Abstract

The effects of ethanol in the rat on the absorption and incorporation of 3H-arachidonic (20: 4, n-6) and 14C-linoleic acid (18:2, n-6) into tissue lipids was examined in jejunal tissue cultures in vivo. The pattern of incorporation earlier seen in the small intestine in vivo, ie. a preferential incorporation of 3H-20: 4 in comparison to 14C-18: 2 into phospholipids (PL), particularly phosphatidylethanolamine (PE) and phosphatidylinositol (PI) was seen in the jejunal tissue cultures. 10 mM ethanol slightly decreased the incorporation of 3H-20: 4 into PE and PI, but did not change the partitioning of labelled fatty acids into phospholipids and triacylglycerols (TG). Ethanol (100 mM) decreased the incorporation of both 3H and 14C into both PL and TG and caused a moderate increase in the TG/PL radioactivity ratio. Rats were also infused intraduodenally with either 10% ethanol or saline and given 3H-20: 4 and 14C-18: 2 in Intralipid.

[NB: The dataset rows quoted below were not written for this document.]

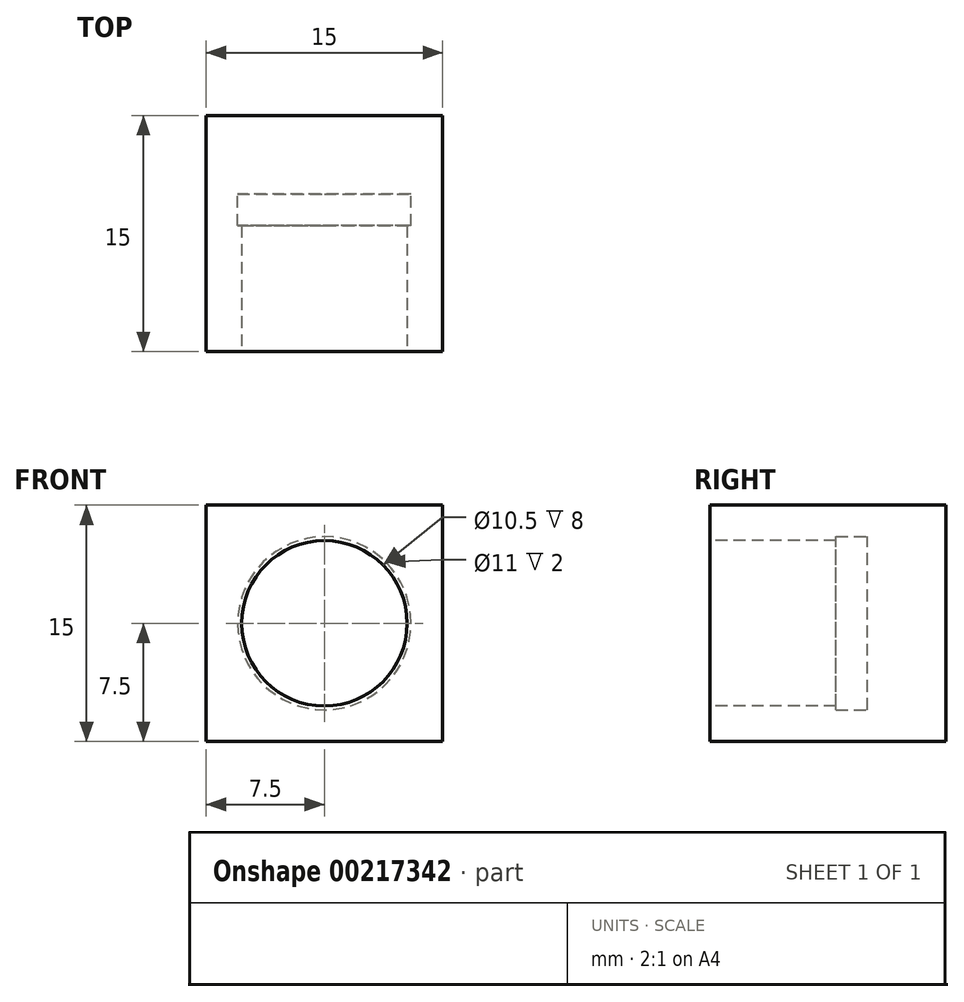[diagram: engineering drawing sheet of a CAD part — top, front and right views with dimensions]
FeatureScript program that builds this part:
annotation { "Feature Type Name" : "Feature", "Feature Type Description" : "" }
export const myFeature = defineFeature(function(context is Context, id is Id, definition is map)
    precondition{}
    {
        {
            var Q0;
            Q0=qCreatedBy(makeId("Front.planeOp"),FACE);
            var sketch = newSketch(context, id + "F0", { "sketchPlane" : qUnion([Q0])});
            skLineSegment(sketch, "E0.bottom", {"start": v(7.5, 7.5) * mm, "end": v(-7.5, 7.5) * mm});
            skLineSegment(sketch, "E0.top", {"start": v(7.5, -7.5) * mm, "end": v(-7.5, -7.5) * mm});
            skLineSegment(sketch, "E0.left", {"start": v(7.5, 7.5) * mm, "end": v(7.5, -7.5) * mm});
            skLineSegment(sketch, "E0.right", {"start": v(-7.5, 7.5) * mm, "end": v(-7.5, -7.5) * mm});
            skPoint(sketch, "E0.middle", {"position": v(0, 0) * mm});
            skSolve(sketch);
        }
        {
            var Q0;
            Q0=makeQuery(id+"F0.imprint","IMPRINT",FACE,{"disambiguationData":[TD([[makeQuery(id+"F0.imprint","IMPRINT",EDGE,{"derivedFrom":sQuery(id+"F0.wireOp",EDGE,"E0.bottom")}),1.0]])]});
            extrude(context, id + "F1", {"entities" : qUnion([Q0]), "depth" : 15 * mm});
        }
        {
            var Q0;
            Q0=makeQuery(id+"F1.opExtrude","CAP_FACE",FACE,{"disambiguationData":[OSD([sQuery(id+"F0.wireOp",EDGE,"E0.bottom"),sQuery(id+"F0.wireOp",EDGE,"E0.top"),sQuery(id+"F0.wireOp",EDGE,"E0.left"),sQuery(id+"F0.wireOp",EDGE,"E0.right")])],"isStart":false});
            var sketch = newSketch(context, id + "F2", { "sketchPlane" : qUnion([Q0])});
            skCircle(sketch, "E1", {"center": v(0, 0) * mm, "radius": 5.25 * mm});
            skSolve(sketch);
        }
        {
            var Q0;
            Q0=makeQuery(id+"F2.imprint","IMPRINT",FACE,{"disambiguationData":[TD([[makeQuery(id+"F2.imprint","IMPRINT",EDGE,{"derivedFrom":sQuery(id+"F2.wireOp",EDGE,"E1")}),1.0]])]});
            extrude(context, id + "F3", {"entities" : qUnion([Q0]), "operationType" : NewBodyOperationType.REMOVE, "oppositeDirection" : true, "depth" : 10 * mm});
        }
        {
            var Q0;
            Q0=makeQuery(id+"F3.boolean.opBoolean","COPY",FACE,{"derivedFrom":makeQuery(id+"F3.opExtrude","CAP_FACE",FACE,{"disambiguationData":[OSD([sQuery(id+"F2.wireOp",EDGE,"E1")])],"isStart":false})});
            var sketch = newSketch(context, id + "F4", { "sketchPlane" : qUnion([Q0])});
            skCircle(sketch, "E2", {"center": v(0, 0) * mm, "radius": 5.5 * mm});
            skSolve(sketch);
        }
        {
            var Q0;
            Q0=makeQuery(id+"F4.imprint","IMPRINT",FACE,{"disambiguationData":[TD([[makeQuery(id+"F4.imprint","IMPRINT",EDGE,{"derivedFrom":sQuery(id+"F4.wireOp",EDGE,"E2")}),1.0]])]});
            extrude(context, id + "F5", {"entities" : qUnion([Q0]), "operationType" : NewBodyOperationType.REMOVE, "depth" : 2 * mm});
        }
    });
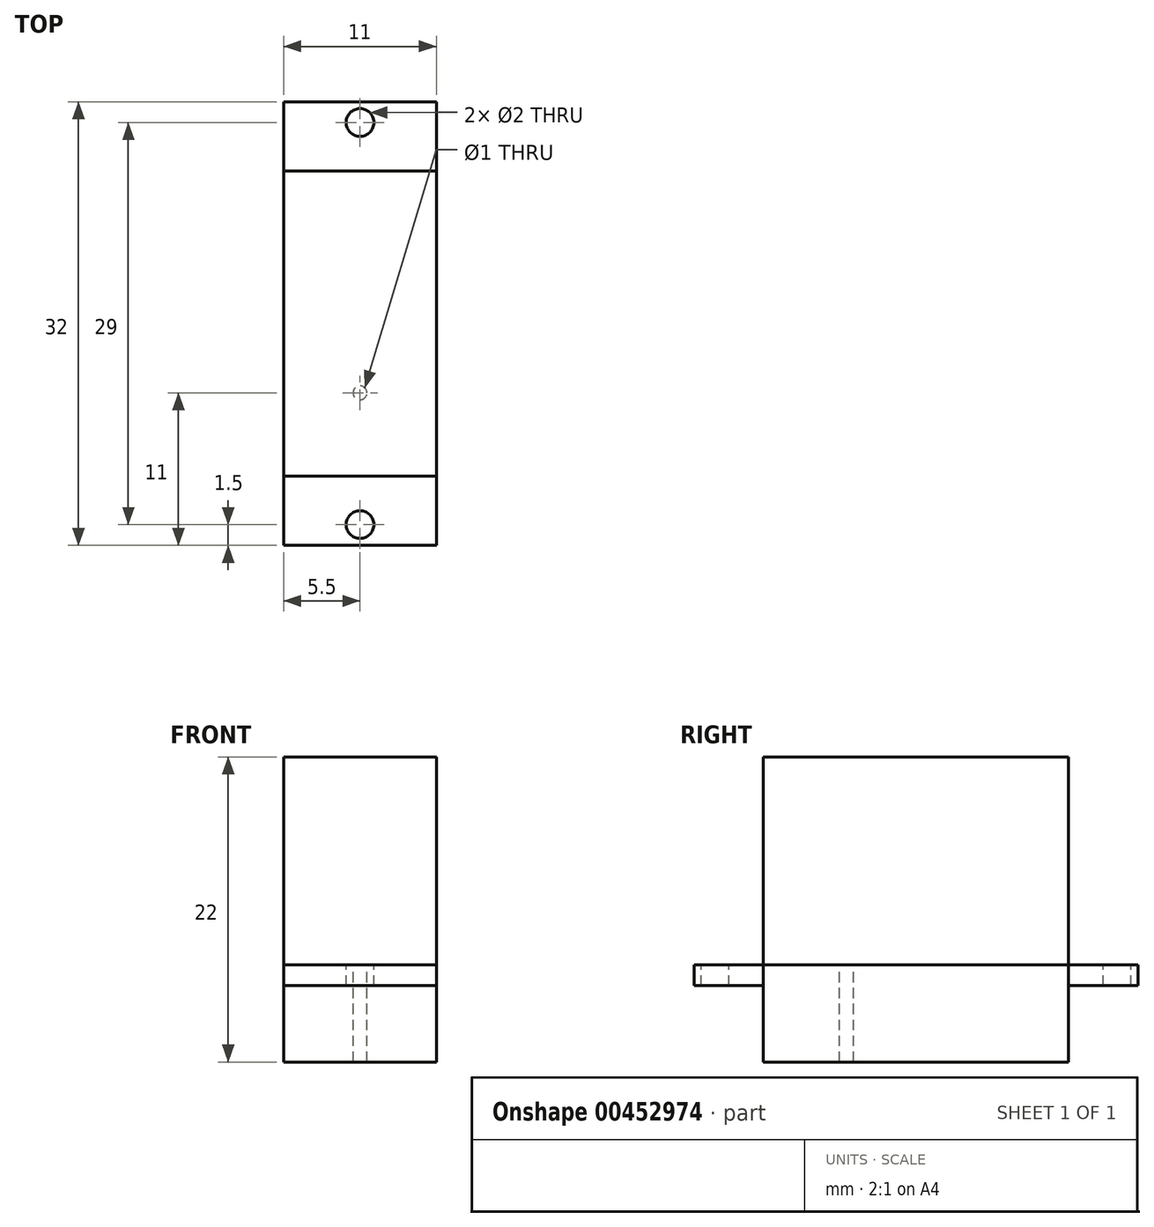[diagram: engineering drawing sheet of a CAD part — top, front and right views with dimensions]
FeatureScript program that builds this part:
annotation { "Feature Type Name" : "Feature", "Feature Type Description" : "" }
export const myFeature = defineFeature(function(context is Context, id is Id, definition is map)
    precondition{}
    {
        {
            var Q0;
            Q0=qCreatedBy(makeId("Top.planeOp"),FACE);
            var sketch = newSketch(context, id + "F0", { "sketchPlane" : qUnion([Q0])});
            skLineSegment(sketch, "E0.bottom", {"start": v(-5.5, 11) * mm, "end": v(5.5, 11) * mm});
            skLineSegment(sketch, "E0.top", {"start": v(-5.5, -11) * mm, "end": v(5.5, -11) * mm});
            skLineSegment(sketch, "E0.left", {"start": v(-5.5, 11) * mm, "end": v(-5.5, -11) * mm});
            skLineSegment(sketch, "E0.right", {"start": v(5.5, 11) * mm, "end": v(5.5, -11) * mm});
            skPoint(sketch, "E0.middle", {"position": v(0, 0) * mm});
            skCircle(sketch, "E1", {"center": v(0, 14.5) * mm, "radius": 1 * mm});
            skLineSegment(sketch, "E2.top", {"start": v(-5.5, 16) * mm, "end": v(5.5, 16) * mm});
            skLineSegment(sketch, "E2.left", {"start": v(-5.5, 11) * mm, "end": v(-5.5, 16) * mm});
            skLineSegment(sketch, "E2.right", {"start": v(5.5, 11) * mm, "end": v(5.5, 16) * mm});
            skLineSegment(sketch, "E3.MirrorCS", {"start": v(5.5, -11) * mm, "end": v(5.5, -16) * mm});
            skLineSegment(sketch, "E4.MirrorCS", {"start": v(-5.5, -11) * mm, "end": v(-5.5, -16) * mm});
            skLineSegment(sketch, "E5.MirrorCS", {"start": v(-5.5, -16) * mm, "end": v(5.5, -16) * mm});
            skCircle(sketch, "E6.MirrorC", {"center": v(0, -14.5) * mm, "radius": 1 * mm});
            skCircle(sketch, "E7", {"center": v(0, -5) * mm, "radius": 0.5 * mm});
            skSolve(sketch);
        }
        {
            var Q0;
            Q0=makeQuery(id+"F0.imprint","IMPRINT",FACE,{"disambiguationData":[TD([[makeQuery(id+"F0.imprint","IMPRINT",EDGE,{"derivedFrom":sQuery(id+"F0.wireOp",EDGE,"E0.top")}),1.0]])]});
            var Q1;
            Q1=makeQuery(id+"F0.imprint","IMPRINT",FACE,{"disambiguationData":[TD([[makeQuery(id+"F0.imprint","IMPRINT",EDGE,{"derivedFrom":sQuery(id+"F0.wireOp",EDGE,"E7")}),1.0]])]});
            extrude(context, id + "F1", {"entities" : qUnion([Q0, Q1]), "depth" : 15 * mm});
        }
        {
            var Q0;
            Q0=makeQuery(id+"F0.imprint","IMPRINT",FACE,{"disambiguationData":[TD([[makeQuery(id+"F0.imprint","IMPRINT",EDGE,{"derivedFrom":sQuery(id+"F0.wireOp",EDGE,"E0.top")}),-1.0]])]});
            var Q1;
            Q1=makeQuery(id+"F0.imprint","IMPRINT",FACE,{"disambiguationData":[TD([[makeQuery(id+"F0.imprint","IMPRINT",EDGE,{"derivedFrom":sQuery(id+"F0.wireOp",EDGE,"E1")}),-1.0]])]});
            extrude(context, id + "F2", {"entities" : qUnion([Q0, Q1]), "oppositeDirection" : true, "depth" : 1.5 * mm});
        }
        {
            var Q0;
            Q0=makeQuery(id+"F0.imprint","IMPRINT",FACE,{"disambiguationData":[TD([[makeQuery(id+"F0.imprint","IMPRINT",EDGE,{"derivedFrom":sQuery(id+"F0.wireOp",EDGE,"E0.top")}),1.0]])]});
            extrude(context, id + "F3", {"entities" : qUnion([Q0]), "oppositeDirection" : true, "depth" : 7 * mm});
        }
    });
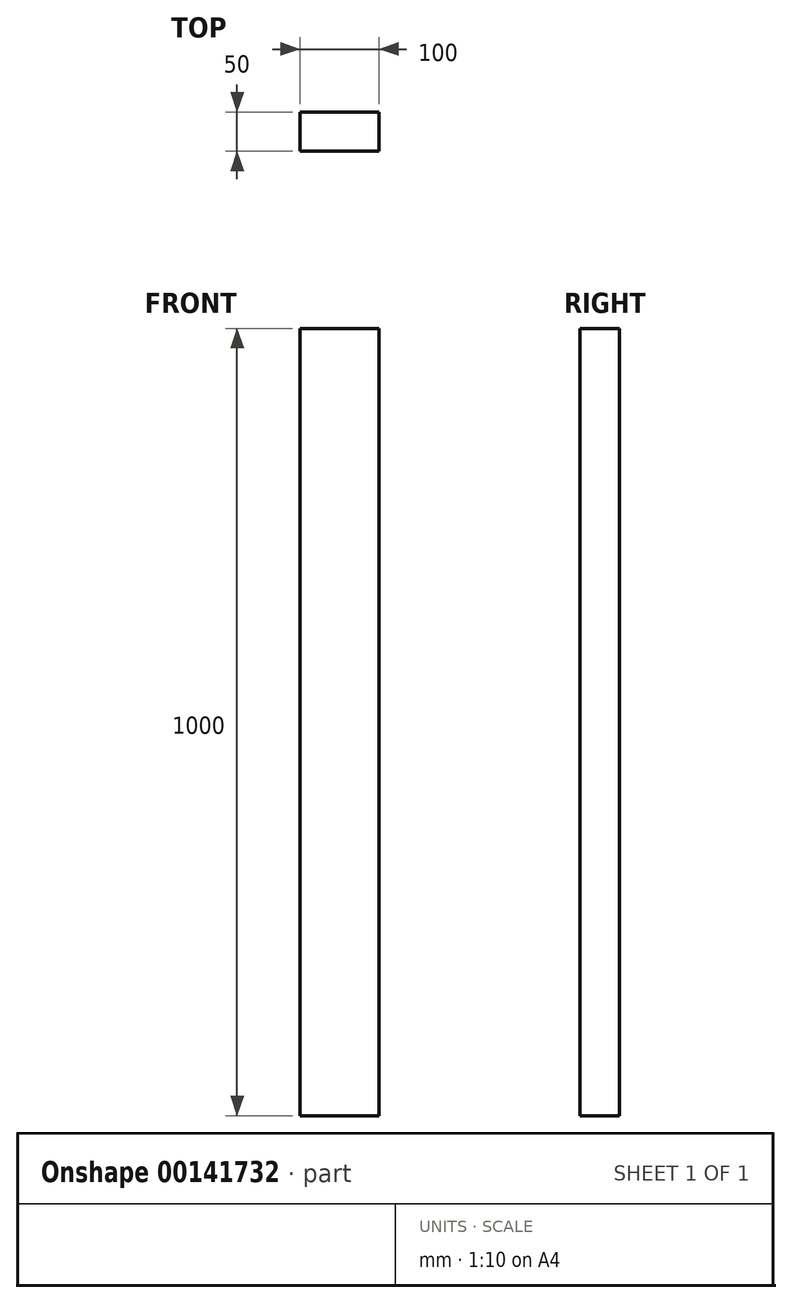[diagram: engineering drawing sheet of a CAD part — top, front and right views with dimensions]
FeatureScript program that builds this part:
annotation { "Feature Type Name" : "Feature", "Feature Type Description" : "" }
export const myFeature = defineFeature(function(context is Context, id is Id, definition is map)
    precondition{}
    {
        {
            var Q0;
            Q0=qCreatedBy(makeId("Top.planeOp"),FACE);
            var sketch = newSketch(context, id + "F0", { "sketchPlane" : qUnion([Q0])});
            skLineSegment(sketch, "E0.bottom", {"start": v(50, 25) * mm, "end": v(-50, 25) * mm});
            skLineSegment(sketch, "E0.top", {"start": v(50, -25) * mm, "end": v(-50, -25) * mm});
            skLineSegment(sketch, "E0.left", {"start": v(50, 25) * mm, "end": v(50, -25) * mm});
            skLineSegment(sketch, "E0.right", {"start": v(-50, 25) * mm, "end": v(-50, -25) * mm});
            skPoint(sketch, "E0.middle", {"position": v(0, 0) * mm});
            skSolve(sketch);
        }
        {
            var Q0;
            Q0 = qSketchRegion(id + "F0", true);
            extrude(context, id + "F1", {"entities" : qUnion([Q0]), "depth" : 1000 * mm});
        }
    });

Radioactivity of tissue lipids were analysed after 1, 2 and 3 h. Ethanol did not significantly influence the absorption or the retention in small intestine, liver or heart of 3H or 14C, or the time course for the 3H- and 14C lipid radioactivity in serum. The distribution of 3H and 14C between total nonpolar lipids and individual PLs was also similar in the two groups, 3H-20: 4 thus exhibiting the same preferential incorporation into PLs, compared to 14C-18: 2, in both groups. Significant amounts of 3H and 14C appeared in phosphatidylethanol (PEth) of the small intestine, heart and liver, when the tissues from the ethanol-infused animals were stored frozen before extraction. When the tissues were extracted immediately after the experiment, the proportions of 3H and 14C migrating as PEth did not exceed 0.5%. Although sufficient amounts of ethanol and the phospholipase D activity necessary for PEth formation were thus present in the tissues examined, little PEth formation thus occurred during the ethanol infusion. In the ethanol treated group about 1% of the 3H and 14C radioactivity of the small intestine was in ethyl ester. Intraduodenal infusion of 10% ethanol in vivo thus has little acute effects on the metabolism of absorbed 18: 2 and 20: 4 in the intestinal mucosal cells. Formation of some ethyl ester occurs, however.